START Provided material

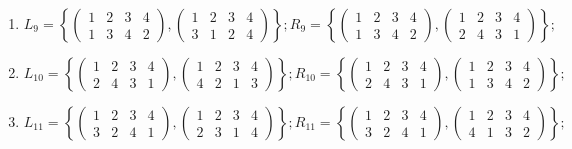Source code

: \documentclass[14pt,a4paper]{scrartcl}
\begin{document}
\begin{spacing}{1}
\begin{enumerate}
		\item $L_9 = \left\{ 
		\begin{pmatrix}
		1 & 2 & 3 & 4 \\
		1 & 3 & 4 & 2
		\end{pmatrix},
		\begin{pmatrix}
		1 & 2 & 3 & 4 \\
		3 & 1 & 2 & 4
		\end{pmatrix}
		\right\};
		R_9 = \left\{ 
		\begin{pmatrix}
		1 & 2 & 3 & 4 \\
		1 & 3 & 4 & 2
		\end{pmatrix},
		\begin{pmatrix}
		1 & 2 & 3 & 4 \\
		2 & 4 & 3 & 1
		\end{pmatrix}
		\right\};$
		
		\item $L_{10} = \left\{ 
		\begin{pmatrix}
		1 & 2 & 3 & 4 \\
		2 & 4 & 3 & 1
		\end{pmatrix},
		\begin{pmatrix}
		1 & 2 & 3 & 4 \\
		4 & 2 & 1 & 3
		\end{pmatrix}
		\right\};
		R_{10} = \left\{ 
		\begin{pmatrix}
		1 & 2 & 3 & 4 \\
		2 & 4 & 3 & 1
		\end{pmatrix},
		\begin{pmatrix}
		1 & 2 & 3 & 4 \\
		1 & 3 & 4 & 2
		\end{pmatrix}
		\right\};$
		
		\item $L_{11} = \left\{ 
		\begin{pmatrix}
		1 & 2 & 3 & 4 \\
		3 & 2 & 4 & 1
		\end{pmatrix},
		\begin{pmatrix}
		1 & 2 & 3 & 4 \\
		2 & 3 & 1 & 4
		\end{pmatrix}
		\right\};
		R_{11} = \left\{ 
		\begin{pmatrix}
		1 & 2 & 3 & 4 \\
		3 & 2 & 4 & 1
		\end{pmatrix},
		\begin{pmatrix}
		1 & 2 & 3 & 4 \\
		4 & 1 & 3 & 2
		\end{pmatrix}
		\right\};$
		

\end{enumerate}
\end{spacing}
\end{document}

END Provided material
START Provided material

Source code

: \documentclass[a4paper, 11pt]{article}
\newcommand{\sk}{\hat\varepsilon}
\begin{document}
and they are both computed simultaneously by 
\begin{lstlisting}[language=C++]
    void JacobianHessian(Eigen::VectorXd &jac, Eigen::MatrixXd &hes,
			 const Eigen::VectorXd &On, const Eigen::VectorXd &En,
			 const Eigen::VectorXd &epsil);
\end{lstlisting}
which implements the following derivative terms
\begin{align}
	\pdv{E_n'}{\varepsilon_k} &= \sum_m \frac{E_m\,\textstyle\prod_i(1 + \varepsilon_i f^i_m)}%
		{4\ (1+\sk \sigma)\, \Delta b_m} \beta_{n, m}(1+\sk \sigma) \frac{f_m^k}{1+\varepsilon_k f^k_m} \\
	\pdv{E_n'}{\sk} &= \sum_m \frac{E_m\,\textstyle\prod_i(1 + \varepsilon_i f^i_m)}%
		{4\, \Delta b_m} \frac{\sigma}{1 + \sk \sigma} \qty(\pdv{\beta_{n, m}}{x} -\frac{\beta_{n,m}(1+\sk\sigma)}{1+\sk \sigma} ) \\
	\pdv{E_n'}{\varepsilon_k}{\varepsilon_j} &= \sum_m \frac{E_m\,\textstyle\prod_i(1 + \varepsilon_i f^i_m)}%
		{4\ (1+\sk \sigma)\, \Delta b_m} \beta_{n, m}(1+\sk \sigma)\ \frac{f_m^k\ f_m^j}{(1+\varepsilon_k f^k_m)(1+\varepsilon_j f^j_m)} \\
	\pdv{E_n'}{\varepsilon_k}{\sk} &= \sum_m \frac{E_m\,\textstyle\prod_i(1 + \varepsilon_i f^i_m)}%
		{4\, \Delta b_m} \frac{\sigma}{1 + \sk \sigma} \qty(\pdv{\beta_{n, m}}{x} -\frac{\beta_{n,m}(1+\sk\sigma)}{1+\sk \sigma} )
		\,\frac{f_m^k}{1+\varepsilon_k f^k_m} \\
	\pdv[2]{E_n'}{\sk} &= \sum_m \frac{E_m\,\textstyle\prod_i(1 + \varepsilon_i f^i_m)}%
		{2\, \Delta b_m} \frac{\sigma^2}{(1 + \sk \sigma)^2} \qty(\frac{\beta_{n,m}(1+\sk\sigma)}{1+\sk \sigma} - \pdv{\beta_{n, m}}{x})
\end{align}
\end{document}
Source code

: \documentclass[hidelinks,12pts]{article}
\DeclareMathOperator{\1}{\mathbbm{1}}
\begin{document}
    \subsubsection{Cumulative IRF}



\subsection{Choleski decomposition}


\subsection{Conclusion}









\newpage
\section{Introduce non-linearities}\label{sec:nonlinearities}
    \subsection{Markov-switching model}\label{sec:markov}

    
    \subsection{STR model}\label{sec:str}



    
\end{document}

END Provided material

■ **Task instructions**
The expected answer is only a number: the count of lines in this listing that contain the string "article".

■ **Solved problem**
2